Fingerprint authentication is surprisingly easy to bypass – researchers find critical vulnerabilities in Windows Hello
The fingerprint security systems found on many top business laptops today may not be as rock-solid as once thought, new research shows.
The Microsoft Offensive Research and Security Engineering (MORSE) recently transferred a number of research objectives Blackwing Intelligencewith orders to crack their security.
The research targets were three Windows laptops with the three best fingerprint sensors on the market, which were used to identify users and grant access through Windows Hello.
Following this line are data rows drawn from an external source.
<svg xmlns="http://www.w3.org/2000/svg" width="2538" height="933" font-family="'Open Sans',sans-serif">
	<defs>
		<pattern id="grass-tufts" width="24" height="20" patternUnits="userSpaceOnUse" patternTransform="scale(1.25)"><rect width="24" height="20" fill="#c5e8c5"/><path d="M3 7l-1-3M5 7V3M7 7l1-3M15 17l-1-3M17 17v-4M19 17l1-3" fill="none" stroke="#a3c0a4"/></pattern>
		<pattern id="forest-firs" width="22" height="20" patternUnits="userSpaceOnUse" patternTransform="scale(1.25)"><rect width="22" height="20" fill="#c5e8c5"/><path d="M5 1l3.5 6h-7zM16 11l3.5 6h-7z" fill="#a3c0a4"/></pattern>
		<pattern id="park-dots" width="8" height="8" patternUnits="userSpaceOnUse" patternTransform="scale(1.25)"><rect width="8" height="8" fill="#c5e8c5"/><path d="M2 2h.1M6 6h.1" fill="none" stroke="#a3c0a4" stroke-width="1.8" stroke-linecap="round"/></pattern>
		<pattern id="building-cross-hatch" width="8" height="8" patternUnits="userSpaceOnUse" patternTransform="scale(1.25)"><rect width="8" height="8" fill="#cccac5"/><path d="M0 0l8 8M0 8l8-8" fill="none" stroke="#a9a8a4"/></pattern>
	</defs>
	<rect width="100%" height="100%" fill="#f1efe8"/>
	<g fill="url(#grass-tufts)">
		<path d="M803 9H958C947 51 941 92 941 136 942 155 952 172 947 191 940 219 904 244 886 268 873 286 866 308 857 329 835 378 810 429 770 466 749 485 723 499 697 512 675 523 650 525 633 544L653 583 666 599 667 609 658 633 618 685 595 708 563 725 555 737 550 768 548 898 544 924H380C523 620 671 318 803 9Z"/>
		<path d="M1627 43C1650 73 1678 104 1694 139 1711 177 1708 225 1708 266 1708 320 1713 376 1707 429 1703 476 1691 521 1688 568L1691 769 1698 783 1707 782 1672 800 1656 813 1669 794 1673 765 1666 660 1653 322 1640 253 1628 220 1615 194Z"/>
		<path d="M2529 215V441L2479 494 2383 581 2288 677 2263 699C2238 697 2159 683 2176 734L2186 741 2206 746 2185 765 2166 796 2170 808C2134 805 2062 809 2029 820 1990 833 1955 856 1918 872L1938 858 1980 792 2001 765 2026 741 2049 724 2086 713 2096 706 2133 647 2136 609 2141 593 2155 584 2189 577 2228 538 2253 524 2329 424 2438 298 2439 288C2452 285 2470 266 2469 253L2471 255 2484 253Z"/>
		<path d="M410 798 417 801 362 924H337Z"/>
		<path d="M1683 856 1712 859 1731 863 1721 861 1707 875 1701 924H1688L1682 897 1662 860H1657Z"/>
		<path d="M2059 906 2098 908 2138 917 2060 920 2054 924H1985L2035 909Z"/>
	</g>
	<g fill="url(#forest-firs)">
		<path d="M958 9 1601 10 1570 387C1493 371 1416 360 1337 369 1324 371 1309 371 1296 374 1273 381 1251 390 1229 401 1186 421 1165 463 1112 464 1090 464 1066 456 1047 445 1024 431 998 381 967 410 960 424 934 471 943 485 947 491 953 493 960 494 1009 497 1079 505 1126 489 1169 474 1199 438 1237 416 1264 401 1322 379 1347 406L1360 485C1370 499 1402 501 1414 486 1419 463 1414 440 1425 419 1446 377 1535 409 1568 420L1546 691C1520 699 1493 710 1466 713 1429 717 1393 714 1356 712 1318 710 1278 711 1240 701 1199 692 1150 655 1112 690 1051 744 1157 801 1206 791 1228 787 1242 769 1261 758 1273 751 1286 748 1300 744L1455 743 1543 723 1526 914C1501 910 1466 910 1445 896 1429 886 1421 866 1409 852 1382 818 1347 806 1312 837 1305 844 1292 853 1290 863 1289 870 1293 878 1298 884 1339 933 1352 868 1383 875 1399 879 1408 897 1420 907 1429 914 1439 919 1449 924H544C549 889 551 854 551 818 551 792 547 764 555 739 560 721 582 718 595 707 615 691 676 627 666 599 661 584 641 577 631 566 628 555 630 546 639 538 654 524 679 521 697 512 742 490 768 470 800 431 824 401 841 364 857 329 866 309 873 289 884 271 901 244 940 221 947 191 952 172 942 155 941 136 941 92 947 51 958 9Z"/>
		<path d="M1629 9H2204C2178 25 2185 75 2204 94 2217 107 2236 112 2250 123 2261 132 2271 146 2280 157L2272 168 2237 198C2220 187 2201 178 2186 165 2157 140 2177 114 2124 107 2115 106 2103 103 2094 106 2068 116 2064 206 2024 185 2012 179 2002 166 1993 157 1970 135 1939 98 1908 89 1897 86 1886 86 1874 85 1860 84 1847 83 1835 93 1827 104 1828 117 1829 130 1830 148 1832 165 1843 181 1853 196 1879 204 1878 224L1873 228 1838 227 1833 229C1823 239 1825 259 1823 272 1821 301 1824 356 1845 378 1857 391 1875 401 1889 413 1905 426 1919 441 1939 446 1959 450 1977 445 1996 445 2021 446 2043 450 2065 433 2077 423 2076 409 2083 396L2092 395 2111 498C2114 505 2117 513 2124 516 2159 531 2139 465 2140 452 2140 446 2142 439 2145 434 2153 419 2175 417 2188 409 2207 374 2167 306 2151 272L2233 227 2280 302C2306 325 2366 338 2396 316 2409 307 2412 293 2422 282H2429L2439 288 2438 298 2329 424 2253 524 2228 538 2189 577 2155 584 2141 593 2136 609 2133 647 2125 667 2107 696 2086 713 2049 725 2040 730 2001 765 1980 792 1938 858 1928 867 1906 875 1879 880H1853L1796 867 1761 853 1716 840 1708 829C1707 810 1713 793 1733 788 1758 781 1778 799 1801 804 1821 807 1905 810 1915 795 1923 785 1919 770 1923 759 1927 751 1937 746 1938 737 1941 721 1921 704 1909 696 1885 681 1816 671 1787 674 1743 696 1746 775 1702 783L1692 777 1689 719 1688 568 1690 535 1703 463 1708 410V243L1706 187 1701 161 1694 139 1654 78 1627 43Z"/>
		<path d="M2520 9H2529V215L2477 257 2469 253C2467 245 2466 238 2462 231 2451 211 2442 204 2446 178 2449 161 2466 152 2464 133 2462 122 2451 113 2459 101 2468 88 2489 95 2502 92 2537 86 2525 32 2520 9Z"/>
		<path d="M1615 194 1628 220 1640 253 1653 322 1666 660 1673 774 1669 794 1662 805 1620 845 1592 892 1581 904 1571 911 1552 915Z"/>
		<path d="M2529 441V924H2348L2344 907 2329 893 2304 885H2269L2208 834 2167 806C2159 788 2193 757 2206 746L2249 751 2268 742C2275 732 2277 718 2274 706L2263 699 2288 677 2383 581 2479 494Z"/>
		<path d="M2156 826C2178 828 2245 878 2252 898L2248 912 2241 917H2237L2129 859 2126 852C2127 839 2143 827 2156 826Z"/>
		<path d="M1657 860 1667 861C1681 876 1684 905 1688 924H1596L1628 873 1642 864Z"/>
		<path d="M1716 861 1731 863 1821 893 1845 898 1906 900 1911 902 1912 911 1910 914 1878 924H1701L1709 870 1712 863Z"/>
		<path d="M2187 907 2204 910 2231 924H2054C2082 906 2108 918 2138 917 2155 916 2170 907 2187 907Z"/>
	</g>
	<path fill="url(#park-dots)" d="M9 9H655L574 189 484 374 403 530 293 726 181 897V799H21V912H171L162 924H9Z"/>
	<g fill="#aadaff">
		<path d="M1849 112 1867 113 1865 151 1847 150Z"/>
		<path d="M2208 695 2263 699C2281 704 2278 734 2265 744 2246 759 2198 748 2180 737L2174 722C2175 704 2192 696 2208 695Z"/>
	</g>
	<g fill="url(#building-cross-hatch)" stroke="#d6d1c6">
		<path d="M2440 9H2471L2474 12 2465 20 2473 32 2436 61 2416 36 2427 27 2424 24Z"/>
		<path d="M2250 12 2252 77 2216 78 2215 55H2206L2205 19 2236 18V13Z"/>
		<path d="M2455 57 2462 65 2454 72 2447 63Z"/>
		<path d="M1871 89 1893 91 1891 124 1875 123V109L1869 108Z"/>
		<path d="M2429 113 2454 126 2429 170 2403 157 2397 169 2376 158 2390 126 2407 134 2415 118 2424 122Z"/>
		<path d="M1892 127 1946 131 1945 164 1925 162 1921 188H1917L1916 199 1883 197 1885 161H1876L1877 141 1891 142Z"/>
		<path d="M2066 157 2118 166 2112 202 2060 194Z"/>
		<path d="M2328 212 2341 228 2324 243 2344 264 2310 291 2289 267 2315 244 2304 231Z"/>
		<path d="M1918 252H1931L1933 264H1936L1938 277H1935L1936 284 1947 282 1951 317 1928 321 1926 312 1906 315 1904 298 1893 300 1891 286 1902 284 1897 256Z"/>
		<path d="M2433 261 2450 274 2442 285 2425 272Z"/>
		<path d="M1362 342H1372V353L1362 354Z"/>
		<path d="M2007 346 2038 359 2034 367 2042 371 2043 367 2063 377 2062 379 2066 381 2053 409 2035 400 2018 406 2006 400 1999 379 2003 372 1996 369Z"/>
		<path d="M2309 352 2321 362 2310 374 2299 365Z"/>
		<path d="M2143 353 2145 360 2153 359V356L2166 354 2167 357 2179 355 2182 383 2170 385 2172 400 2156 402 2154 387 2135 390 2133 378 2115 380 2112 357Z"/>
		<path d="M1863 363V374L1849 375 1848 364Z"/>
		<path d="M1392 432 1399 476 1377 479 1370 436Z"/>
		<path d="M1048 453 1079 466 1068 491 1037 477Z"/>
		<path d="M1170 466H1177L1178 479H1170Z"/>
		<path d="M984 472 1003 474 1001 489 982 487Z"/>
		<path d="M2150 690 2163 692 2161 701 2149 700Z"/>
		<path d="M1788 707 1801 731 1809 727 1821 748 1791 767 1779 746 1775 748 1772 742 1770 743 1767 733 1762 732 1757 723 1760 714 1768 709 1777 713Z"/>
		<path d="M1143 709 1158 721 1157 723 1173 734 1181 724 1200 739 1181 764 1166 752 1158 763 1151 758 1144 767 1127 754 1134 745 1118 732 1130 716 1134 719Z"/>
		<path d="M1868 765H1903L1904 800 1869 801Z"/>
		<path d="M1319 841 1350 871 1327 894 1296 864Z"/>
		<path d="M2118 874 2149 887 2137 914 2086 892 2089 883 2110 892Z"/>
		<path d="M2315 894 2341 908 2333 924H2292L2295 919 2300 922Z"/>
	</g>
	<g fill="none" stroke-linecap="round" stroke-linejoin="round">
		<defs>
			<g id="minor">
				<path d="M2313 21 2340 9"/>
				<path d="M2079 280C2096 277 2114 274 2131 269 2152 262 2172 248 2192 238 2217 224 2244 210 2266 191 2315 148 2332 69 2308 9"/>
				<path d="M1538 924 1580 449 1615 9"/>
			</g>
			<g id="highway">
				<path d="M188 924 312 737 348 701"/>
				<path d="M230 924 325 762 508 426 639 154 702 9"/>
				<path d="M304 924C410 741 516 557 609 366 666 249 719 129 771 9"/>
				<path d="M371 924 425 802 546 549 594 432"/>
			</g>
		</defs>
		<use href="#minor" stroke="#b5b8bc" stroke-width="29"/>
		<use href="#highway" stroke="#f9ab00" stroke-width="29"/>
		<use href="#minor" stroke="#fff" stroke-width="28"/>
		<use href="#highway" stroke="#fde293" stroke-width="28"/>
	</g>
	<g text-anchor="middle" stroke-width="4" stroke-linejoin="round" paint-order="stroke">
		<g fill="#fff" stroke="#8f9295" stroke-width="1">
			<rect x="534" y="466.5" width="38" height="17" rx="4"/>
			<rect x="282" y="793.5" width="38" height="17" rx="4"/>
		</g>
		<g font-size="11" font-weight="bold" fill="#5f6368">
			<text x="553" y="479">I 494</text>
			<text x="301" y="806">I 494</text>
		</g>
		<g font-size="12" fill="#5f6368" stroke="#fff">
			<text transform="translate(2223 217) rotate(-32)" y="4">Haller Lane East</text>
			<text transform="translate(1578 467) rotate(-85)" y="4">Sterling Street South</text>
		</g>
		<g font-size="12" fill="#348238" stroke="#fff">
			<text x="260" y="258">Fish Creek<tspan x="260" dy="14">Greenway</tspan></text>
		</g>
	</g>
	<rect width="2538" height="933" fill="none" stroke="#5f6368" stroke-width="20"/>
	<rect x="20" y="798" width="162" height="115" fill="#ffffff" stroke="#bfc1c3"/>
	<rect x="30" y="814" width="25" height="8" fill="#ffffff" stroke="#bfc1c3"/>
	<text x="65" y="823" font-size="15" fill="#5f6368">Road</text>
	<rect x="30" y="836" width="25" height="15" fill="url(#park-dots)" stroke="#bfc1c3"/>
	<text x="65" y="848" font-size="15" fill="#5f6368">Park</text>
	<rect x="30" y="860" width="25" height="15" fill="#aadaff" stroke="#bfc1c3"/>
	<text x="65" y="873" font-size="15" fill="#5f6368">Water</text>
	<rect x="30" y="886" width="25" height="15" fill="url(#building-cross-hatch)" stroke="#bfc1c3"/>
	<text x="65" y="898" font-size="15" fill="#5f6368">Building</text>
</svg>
The company not only managed to crack all three laptops, but also in surprising and intuitive ways.
Windows Hello errors
Blackwing Intelligence received three laptops; a Dell Inspiron 15; a Lenovo ThinkPad T14; and a Microsoft Surface Pro Type Cover with fingerprint ID.
In Blackwing’s three months, the company managed to crack all three laptops using a series of increasingly inventive methods, before reporting the vulnerabilities to MORSE.
The Inspiron 15 was identified as the particularly vulnerable target due to a number of factors, including poor coding quality, clear text communications, and good USB and Linux support.
By using a Raspberry Pi 4 (RP4) as a man-in-the-middle (MitM) device, they discovered that they could disconnect the fingerprint sensor and then use the RP4 to enumerate fingerprints in the Windows database and register their own fingerprints in a Linux database (identifying them as a valid Windows user) and then redirect the fingerprint sensor to the Linux database, which then retrieves the authenticated fingerprint and grants access.
In its blog, BlackWing concludes that “Biometric authentication can be super useful for allowing users to log in easily.
“Microsoft has done a good job designing the Secure Device Connection Protocol (SDCP) to provide a secure channel between the host and biometric devices, but unfortunately device manufacturers appear to be misunderstanding some of its objectives,” the report said.
“Additionally, SDCP only covers a very limited scope of a typical device’s operation, while most devices have a significant attack surface that is not covered by SDCP at all.
“We ultimately discovered that SDCP wasn’t even enabled on two of the three devices we targeted.”